Skip to contents

Extracts date strings from the sequence name strings of an AAStringSet object loaded via readAAStringSet. Several built-in date patterns are provided for the common date conventions used in NCBI and GISAID exports; a fully custom regex can also be supplied.

Usage

extract_fasta_dates(
  sequence,
  option = 1,
  date_format = "%Y-%m-%d",
  custom_pattern = NULL
)

Arguments

sequence

An AAStringSet object.

option

Integer (1, 2, 3, or 4). Selects the built-in pattern when custom_pattern is not supplied. See Details.

date_format

Character. strptime-style format string used to coerce extracted strings to Date. Default is "%Y-%m-%d". Use "%Y-%m" together with option = 3.

custom_pattern

Character or NULL. A custom regex passed directly to str_extract. When supplied, option is ignored. Default is NULL.

▶ [GIVEN MATERIAL]:
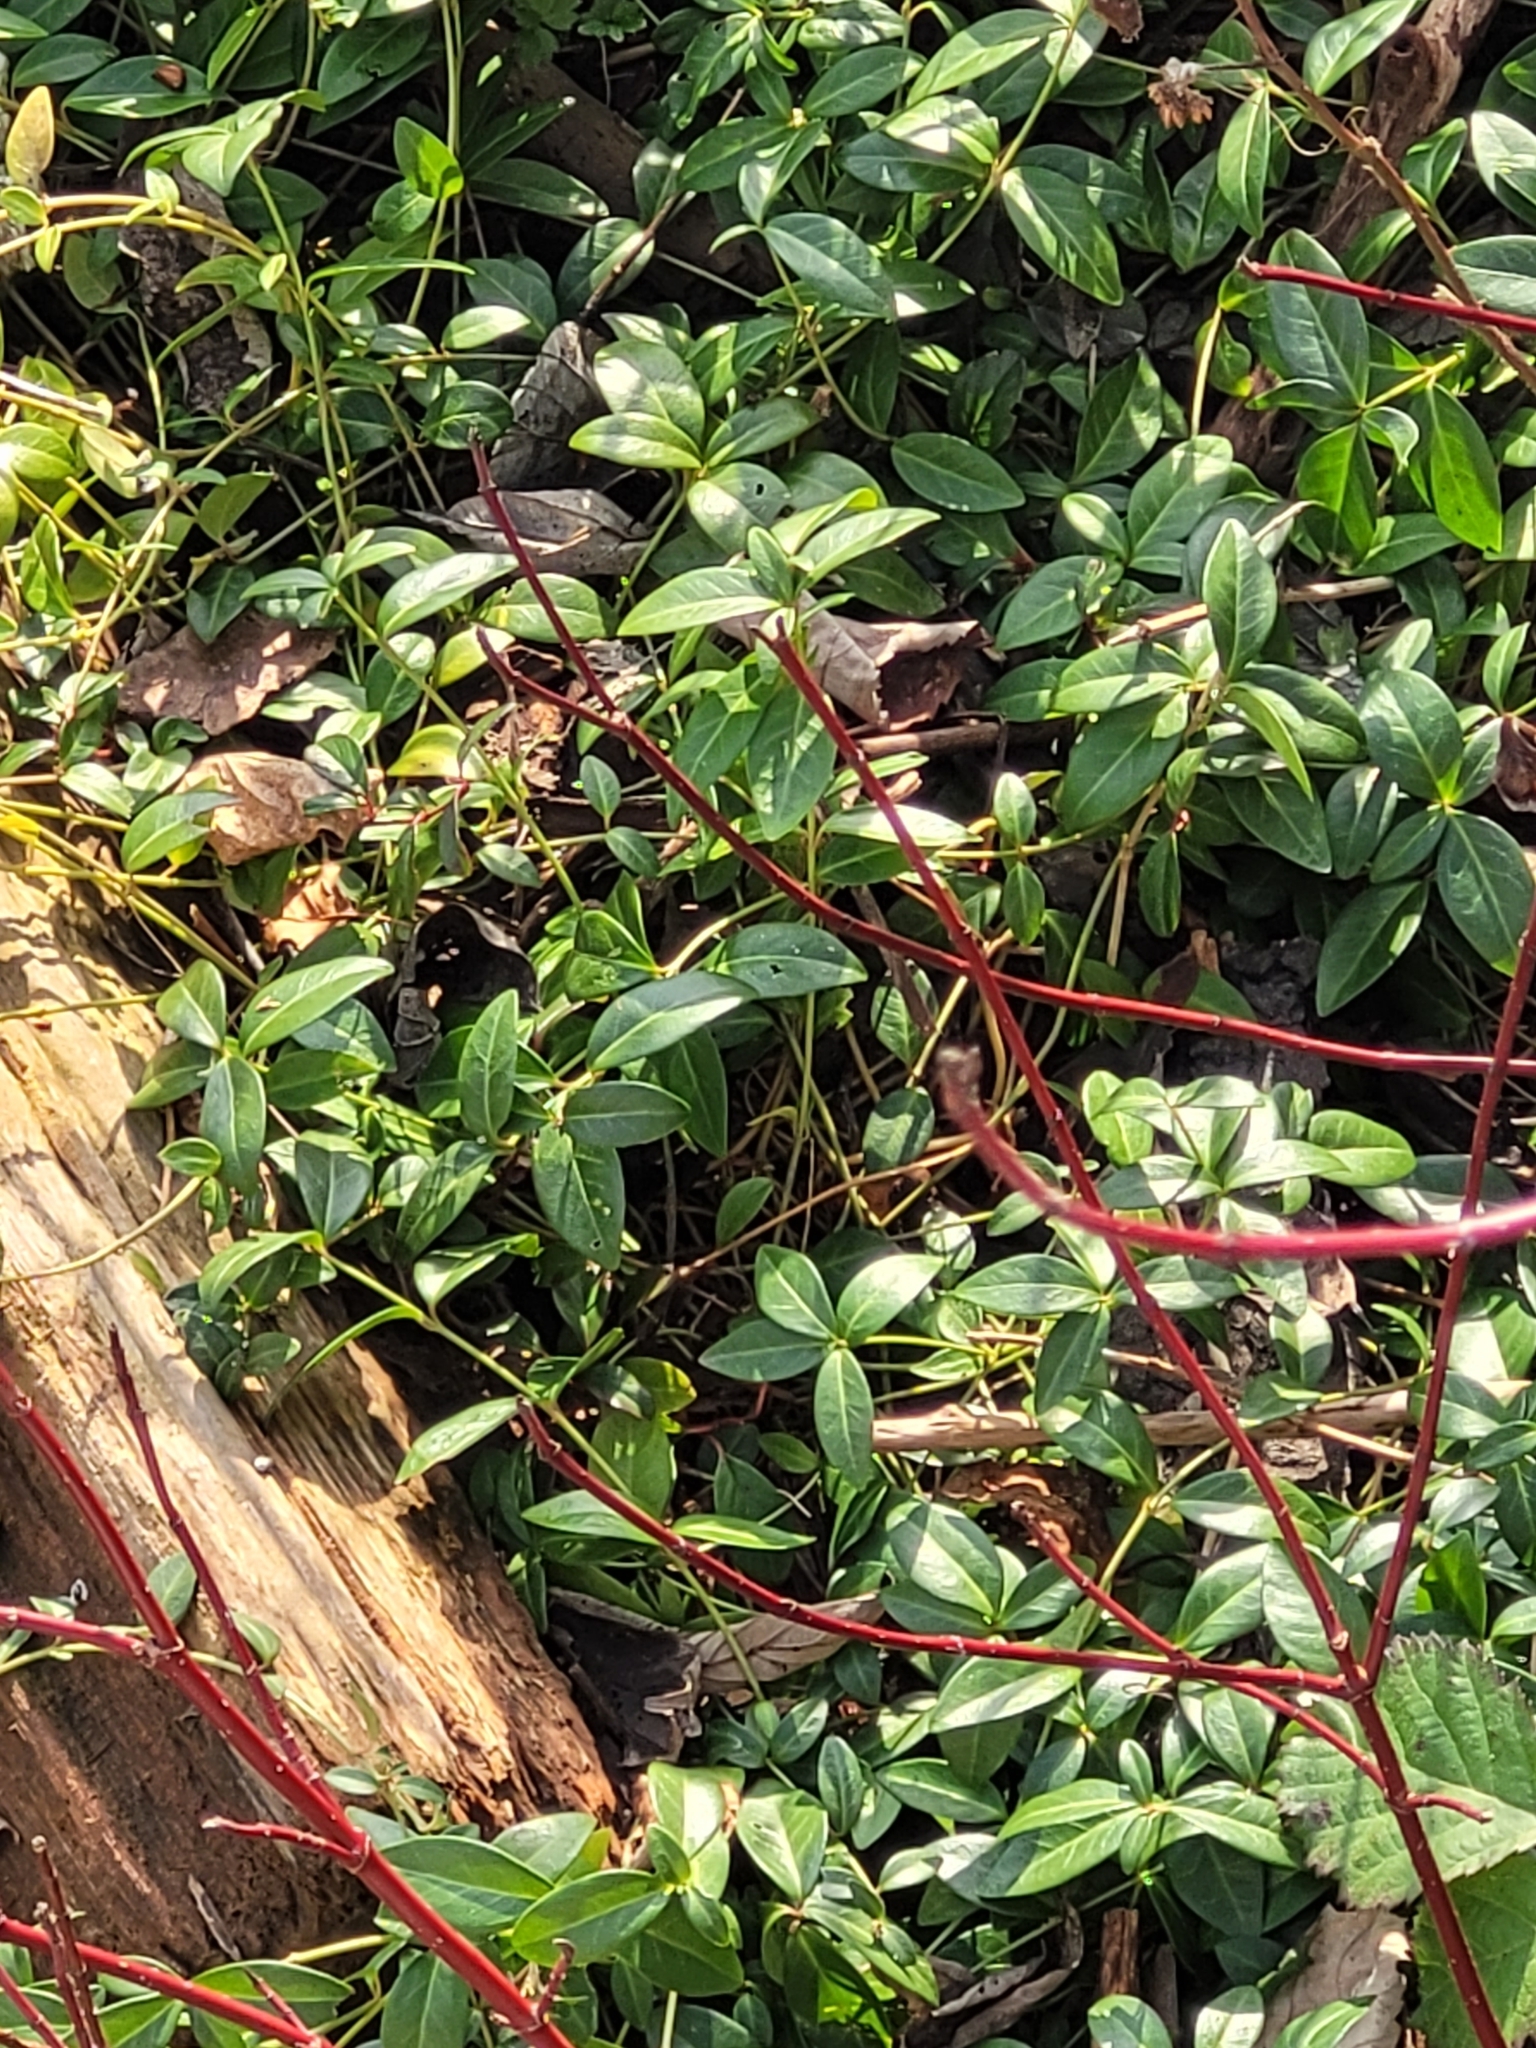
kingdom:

▶ [WHAT THE TASK REQUIRES]:
How would you put this sentence from the function documentation into Spanish: "Selects the built-in pattern when custom_pattern is not supplied." The listing isn't needed for this.

▶ [WRITTEN ANSWER]:
Selecciona el patrón integrado cuando no se proporciona custom_pattern.